GIVEN TEXT section start
0

I have a MySQL procedure which counts records in a very large MySQL table called overview_table. More or less the algorithm is the following:

  1. Create a temporary table called step1 which filters down the overview_table to contain records for only 1 week and only the required data.
  2. Go through each record in the newly created step1 table and do a count of 2 distinct dates in the entire overview_table

My query works. However, I am doing an inner SELECT twice. This is ineficient since I could technically retrieve both data points at the same time.

I read a few articles on how to overcome this (for example this: MySQL: Returning multiple columns from an in-line subquery), but my problem is the date filter which I apply inside of the subquery.

How do I re-write this query so that I only query once for the data I am trying to get in the inner select? This means I need to somehow return the following 2 data points at the same time:

  • COUNT(a_date)
  • COUNT(d_date)

Thank you.

CREATE DEFINER=`abc`@`%` PROCEDURE `abc_help`()

BEGIN

# Filter overview table (VERY LARGE!) to contain records for 1 week
CREATE TABLE step1
SELECT 
    wj_id,
    jp_id,
    p_id,
    d_date,
    a_date,
    r_date,
    h_date,
    create_date
FROM overview_table
WHERE create_date BETWEEN '2020-02-01' AND '2020-02-01';

# Go through each record in step 1 and count number of date occurrences for each record.
GIVEN TEXT section end
SOURCE DATA section start
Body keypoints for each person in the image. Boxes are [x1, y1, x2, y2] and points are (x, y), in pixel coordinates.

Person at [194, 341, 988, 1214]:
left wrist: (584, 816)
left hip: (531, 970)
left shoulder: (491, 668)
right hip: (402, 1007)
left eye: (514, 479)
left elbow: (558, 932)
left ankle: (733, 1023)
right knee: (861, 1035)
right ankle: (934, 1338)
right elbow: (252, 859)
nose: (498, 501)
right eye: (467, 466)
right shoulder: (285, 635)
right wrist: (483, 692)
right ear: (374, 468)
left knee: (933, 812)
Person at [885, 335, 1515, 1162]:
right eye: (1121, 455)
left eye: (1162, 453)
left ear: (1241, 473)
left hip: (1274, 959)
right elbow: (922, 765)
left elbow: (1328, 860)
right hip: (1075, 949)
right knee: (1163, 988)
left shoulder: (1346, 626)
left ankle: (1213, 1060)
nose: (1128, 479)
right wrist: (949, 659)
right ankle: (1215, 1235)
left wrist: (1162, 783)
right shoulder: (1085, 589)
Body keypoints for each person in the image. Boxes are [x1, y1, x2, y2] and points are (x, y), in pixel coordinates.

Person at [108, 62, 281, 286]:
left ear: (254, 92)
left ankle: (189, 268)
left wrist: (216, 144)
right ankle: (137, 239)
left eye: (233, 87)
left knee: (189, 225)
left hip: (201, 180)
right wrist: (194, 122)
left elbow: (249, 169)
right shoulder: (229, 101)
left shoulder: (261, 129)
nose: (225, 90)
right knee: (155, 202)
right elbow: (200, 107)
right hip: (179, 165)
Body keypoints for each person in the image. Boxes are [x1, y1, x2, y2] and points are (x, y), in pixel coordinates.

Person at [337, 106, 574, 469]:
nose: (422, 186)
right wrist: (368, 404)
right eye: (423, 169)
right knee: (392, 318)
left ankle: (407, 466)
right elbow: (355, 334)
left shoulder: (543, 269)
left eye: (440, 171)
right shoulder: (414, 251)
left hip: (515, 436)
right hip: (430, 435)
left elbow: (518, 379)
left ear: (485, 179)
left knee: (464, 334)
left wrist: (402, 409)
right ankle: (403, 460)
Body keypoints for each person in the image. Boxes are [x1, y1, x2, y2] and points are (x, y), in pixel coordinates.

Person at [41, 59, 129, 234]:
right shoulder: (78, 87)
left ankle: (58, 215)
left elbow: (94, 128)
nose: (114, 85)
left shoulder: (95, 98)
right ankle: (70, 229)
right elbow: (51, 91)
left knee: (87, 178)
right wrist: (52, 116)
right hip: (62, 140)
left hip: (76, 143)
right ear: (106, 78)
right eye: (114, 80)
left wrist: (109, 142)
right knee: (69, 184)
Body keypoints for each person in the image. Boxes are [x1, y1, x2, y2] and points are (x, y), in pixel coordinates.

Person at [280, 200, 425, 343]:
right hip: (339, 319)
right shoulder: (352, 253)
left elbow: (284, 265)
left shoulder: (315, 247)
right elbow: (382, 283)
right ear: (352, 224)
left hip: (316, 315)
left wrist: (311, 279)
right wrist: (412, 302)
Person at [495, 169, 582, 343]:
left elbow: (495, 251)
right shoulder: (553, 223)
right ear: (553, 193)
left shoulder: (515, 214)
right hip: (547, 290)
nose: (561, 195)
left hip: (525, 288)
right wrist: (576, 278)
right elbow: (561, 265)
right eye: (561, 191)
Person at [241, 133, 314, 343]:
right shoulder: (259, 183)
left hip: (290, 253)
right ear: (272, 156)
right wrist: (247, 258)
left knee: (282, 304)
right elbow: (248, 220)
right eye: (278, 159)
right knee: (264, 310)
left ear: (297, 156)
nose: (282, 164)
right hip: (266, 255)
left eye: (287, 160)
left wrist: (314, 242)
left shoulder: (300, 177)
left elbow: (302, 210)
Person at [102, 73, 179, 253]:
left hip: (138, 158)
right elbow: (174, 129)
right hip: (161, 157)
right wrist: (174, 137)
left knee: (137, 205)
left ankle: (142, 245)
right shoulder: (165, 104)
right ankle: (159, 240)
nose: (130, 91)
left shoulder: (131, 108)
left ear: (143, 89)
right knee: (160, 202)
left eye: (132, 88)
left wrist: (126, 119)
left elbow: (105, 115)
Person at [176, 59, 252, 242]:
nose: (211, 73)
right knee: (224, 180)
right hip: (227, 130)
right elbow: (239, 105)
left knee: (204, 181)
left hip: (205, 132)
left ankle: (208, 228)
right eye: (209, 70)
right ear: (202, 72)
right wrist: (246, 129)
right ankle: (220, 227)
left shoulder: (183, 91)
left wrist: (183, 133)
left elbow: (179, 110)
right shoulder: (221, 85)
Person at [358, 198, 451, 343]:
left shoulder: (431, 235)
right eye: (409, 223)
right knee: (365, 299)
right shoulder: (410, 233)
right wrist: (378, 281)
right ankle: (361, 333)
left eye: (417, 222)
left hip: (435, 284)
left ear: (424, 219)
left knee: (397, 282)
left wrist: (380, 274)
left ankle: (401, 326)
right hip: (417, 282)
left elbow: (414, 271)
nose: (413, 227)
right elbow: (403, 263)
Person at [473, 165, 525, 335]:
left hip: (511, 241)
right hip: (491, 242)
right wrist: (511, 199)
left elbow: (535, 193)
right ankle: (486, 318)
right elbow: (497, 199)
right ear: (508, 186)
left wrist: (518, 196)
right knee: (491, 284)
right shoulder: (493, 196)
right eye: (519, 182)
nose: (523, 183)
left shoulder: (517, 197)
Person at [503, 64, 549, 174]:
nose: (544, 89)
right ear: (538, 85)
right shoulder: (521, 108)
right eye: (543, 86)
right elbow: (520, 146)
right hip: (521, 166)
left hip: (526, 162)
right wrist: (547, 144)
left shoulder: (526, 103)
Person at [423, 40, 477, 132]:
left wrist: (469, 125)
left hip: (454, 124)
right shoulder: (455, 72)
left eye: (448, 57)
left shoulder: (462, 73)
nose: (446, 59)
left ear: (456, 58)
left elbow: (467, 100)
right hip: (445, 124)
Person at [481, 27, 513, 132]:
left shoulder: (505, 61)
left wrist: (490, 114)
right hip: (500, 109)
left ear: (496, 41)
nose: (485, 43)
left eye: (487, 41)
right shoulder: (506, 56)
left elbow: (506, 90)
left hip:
SOURCE DATA section end
_WORK INSTRUCTION 1_. In the MySQL question, shorten the paragraph that begins "My query works." and keep its main facts.
_WORK INSTRUCTION 2_. Put this sentence from the MySQL question into Spanish: "How do I re-write this query so that I only query once for the data I am trying to get in the inner select?"
The saved data entries were taken from a separate source.

_FINAL ANSWER 1_. The query works, but it runs the inner SELECT twice, which is inefficient because both data points could be retrieved together.

_FINAL ANSWER 2_. ¿Cómo reescribo esta consulta para consultar solo una vez los datos que intento obtener en el select interno?